Ekel-Baguette entsetzt Franzosen

img
Studie zu Ekel-Baguette entsetzt Franzosen Bild: AFP

CCC

Eine Studie zu Ekel-Baguette entsetzt die Franzosen: Verbraucherschützer wiesen in dem beliebten Stangenweißbrot und anderen französischen Brotsorten Pestizidrückstände und Schimmelpilze nach. "Mehr als die Hälfte" der 65 Proben sei verunreinigt gewesen, heißt es in einem am Donnerstag veröffentlichten Bericht des Magazins "60 Millionen Verbraucher" ("60 millions de consommateurs"), das in Frankreich so viel Vertrauen genießt wie die Stiftung Warentest.

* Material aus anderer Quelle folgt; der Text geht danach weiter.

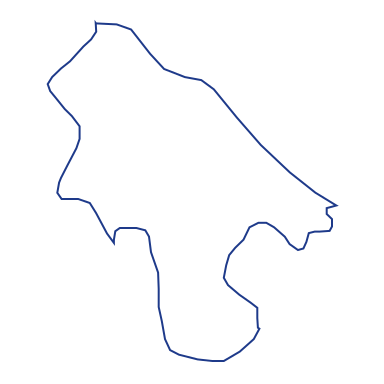 map outline of Lozovo (Robinson projection)
{"feature_id": "MKD-2931", "entity_name": "Lozovo", "entity_type": "Statistical Region", "adm_level": 1, "iso_a3": "MKD", "parent_name": "North Macedonia", "parent_adm1": "", "projection": "robinson", "projection_center": [21.908, 41.74], "detail": "fine", "context": "isolated", "style": "outline", "palette": "blue", "viewbox_px": 384, "rotation_deg": 0, "n_neighbors": 0, "source": "natural_earth", "source_scale": "10m", "svg_char_len": 1162}
<svg xmlns="http://www.w3.org/2000/svg" viewBox="0 0 384 384"><path d="M95.7,23.0L96.0,23.4L116.7,24.4L131.1,29.5L150.1,53.8L164.1,69.0L184.9,77.1L201.3,80.1L213.8,89.3L236.9,117.6L260.8,145.0L289.8,172.4L315.4,192.7L336.3,205.5L332.0,206.7L326.7,208.1L326.7,214.0L332.0,219.1L332.0,226.5L329.6,230.9L319.5,231.6L314.7,231.6L308.8,233.1L306.4,241.9L303.4,248.5L297.9,250.0L289.6,244.1L284.8,236.7L274.1,227.3L266.3,222.8L258.4,222.8L249.5,227.3L243.5,239.7L235.2,247.8L229.2,255.1L226.2,265.3L223.8,277.8L228.0,285.1L239.3,294.7L250.8,302.8L257.3,307.8L257.3,318.1L257.9,327.7L259.4,328.7L253.8,339.1L239.8,351.6L223.8,361.0L212.2,361.0L197.6,359.4L179.0,354.7L170.1,350.1L165.0,339.1L161.8,321.1L158.7,307.0L158.7,289.0L158.1,272.6L151.0,252.2L149.0,236.6L145.3,230.3L136.4,228.0L125.5,228.0L119.8,228.0L115.3,231.2L113.9,239.7L113.9,242.9L107.0,233.5L96.1,213.1L89.8,203.0L78.2,199.0L69.3,199.0L61.6,199.0L57.3,192.8L59.1,182.6L61.0,177.9L67.4,165.4L76.4,148.2L79.6,138.9L79.6,126.3L71.9,116.1L64.8,109.1L55.3,97.3L50.2,91.1L47.7,84.1L52.2,77.0L61.1,68.4L70.0,61.3L83.4,46.5L91.1,39.4L96.2,31.7L95.7,23.0Z" fill="none" stroke="#1e3a8a" stroke-width="2"/></svg>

Das aktuelle Testheft zeigt auf seinem Titel eine junge Französin mit blauer Baskenmütze und drei Baguettes im Arm, die entsetzt den Mund aufreißt. So ähnlich dürften viele Leser auf den Bericht reagieren. Viele Baguettes und andere Brote enthalten demnach sogenannte Mykotoxine: Stoffwechselprodukte aus Schimmelpilzen, die giftig wirken können. Zudem wurden endokrine Disruptoren nachgewiesen, die bereits in kleinsten Mengen Veränderungen im Hormonsystem bewirken.

Auch zu viele Zusatzstoffe und Salz bemängelten die Tester. Es sei "höchste Zeit, dafür Grenzwerte festzulegen", betonte das Magazin. Die Verbraucherschützer testeten Baguettes und andere Brote von traditionellen Bäckern wie von großen Supermarktketten.